No matter what your legal issue may be, it is always best to seek legal help early in the process. An attorney can help secure what is likely to be the best possible outcome for your situation and avoid both unnecessary complications or errors.

Tips on Approaching an Initial Attorney Consultation

  • Use the consultation as a means of gaining a better understanding of your legal situation.
  • Ask the attorney how many cases similar to yours he/she has handled. An attorney’s experience and knowledge can speak to their expertise (or lack of) in addressing your situation.
  • Your attorney should be able to articulate roughly how long a case like yours will take to resolve and what sort of procedures to expect.
  • Determine how comfortable you are working with the lawyer and/or law firm.

Tips on Hiring an Experienced Lawyer with Wills Cases

The more experienced a lawyer is in legal practice, the more likely he/she will be able to bring about a successful resolution to your issue. Since experience matters, lawyers who’ve been practicing law for many years (with a successful track record) tend to be in high demand. You should look for information about a lawyer’s experience and ask questions during the initial meeting. It’s a very good idea to ask the lawyer how many years he/she has been practicing law and the expected outcome of your case.

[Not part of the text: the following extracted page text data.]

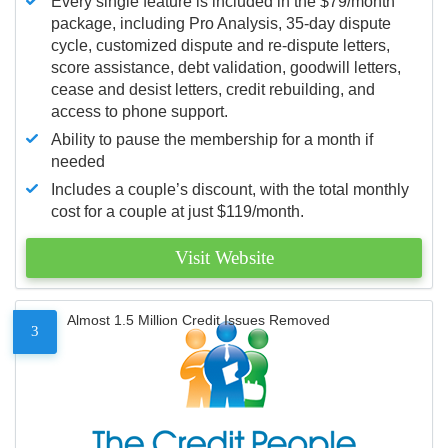
Every single feature is included in the $79/month
package, including Pro Analysis, 35-day dispute
cycle, customized dispute and re-dispute letters,
score assistance, debt validation, goodwill letters,
cease and desist letters, credit rebuilding, and
access to phone support.
Ability to pause the membership for a month if
needed
Includes a couple’s discount, with the total monthly
cost for a couple at just $119/month.
Visit Website
Almost 1.5 Million Credit Issues Removed
3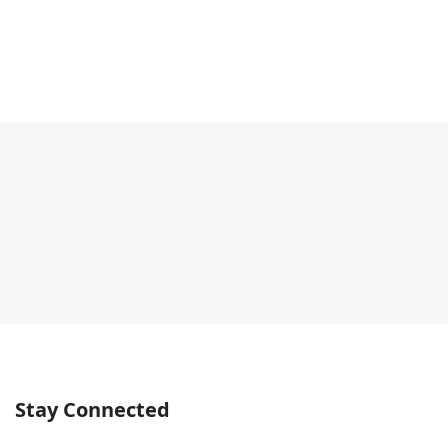
Stay Connected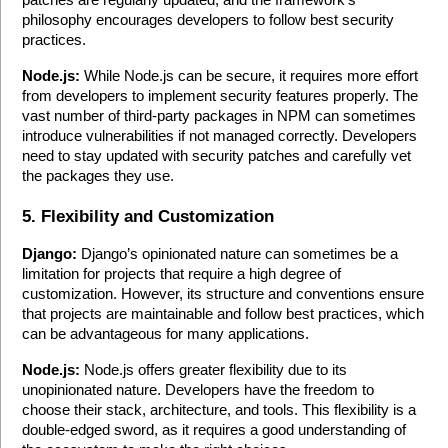
philosophy encourages developers to follow best security 
practices.
Node.js:
 While Node.js can be secure, it requires more effort 
from developers to implement security features properly. The 
vast number of third-party packages in NPM can sometimes 
introduce vulnerabilities if not managed correctly. Developers 
need to stay updated with security patches and carefully vet 
the packages they use.
5. Flexibility and Customization
Django:
 Django’s opinionated nature can sometimes be a 
limitation for projects that require a high degree of 
customization. However, its structure and conventions ensure 
that projects are maintainable and follow best practices, which 
can be advantageous for many applications.
Node.js:
 Node.js offers greater flexibility due to its 
unopinionated nature. Developers have the freedom to 
choose their stack, architecture, and tools. This flexibility is a 
double-edged sword, as it requires a good understanding of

Common legal terms explained

Pro se – This Latin term refers to representing yourself in court instead of hiring professional legal counsel. Pro se representation can occur in either criminal or civil cases.

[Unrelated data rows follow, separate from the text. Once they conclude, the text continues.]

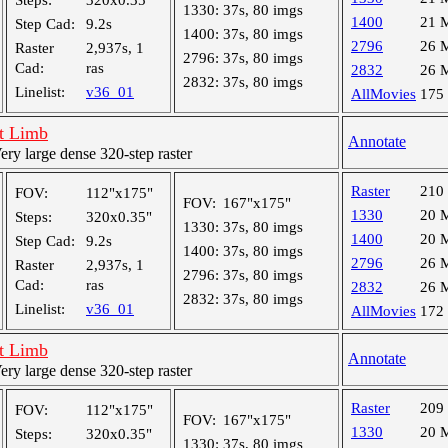
Steps:
320x0.35"
1330:
37s, 80 imgs
1400
21 
Step Cad:
9.2s
1400:
37s, 80 imgs
2796
26 
Raster
2,937s, 1
2796:
37s, 80 imgs
Cad:
ras
2832
26 
2832:
37s, 80 imgs
Linelist:
v36_01
AllMovies
175
t Limb
Annotate
y large dense 320-step raster
Raster
210
FOV:
112"x175"
FOV:
167"x175"
1330
20 
Steps:
320x0.35"
1330:
37s, 80 imgs
1400
20 
Step Cad:
9.2s
1400:
37s, 80 imgs
2796
26 
Raster
2,937s, 1
2796:
37s, 80 imgs
Cad:
ras
2832
26 
2832:
37s, 80 imgs
Linelist:
v36_01
AllMovies
172
t Limb
Annotate
y large dense 320-step raster
Raster
209
FOV:
112"x175"
FOV:
167"x175"
1330
20 
Steps:
320x0.35"
1330:
37s, 80 imgs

Statute – Refers to a law created by a legislative body. For example, the laws enacted by Congress are statutes.

Subject matter jurisdiction – Requirement that a particular court have authority to hear the claim based on the specific type of issue brought to the court. For example, the U.S. Bankruptcy Court only has subject matter jurisdiction over bankruptcy filings, therefore it does not have the authority to render binding judgment over other types of cases, such as divorce.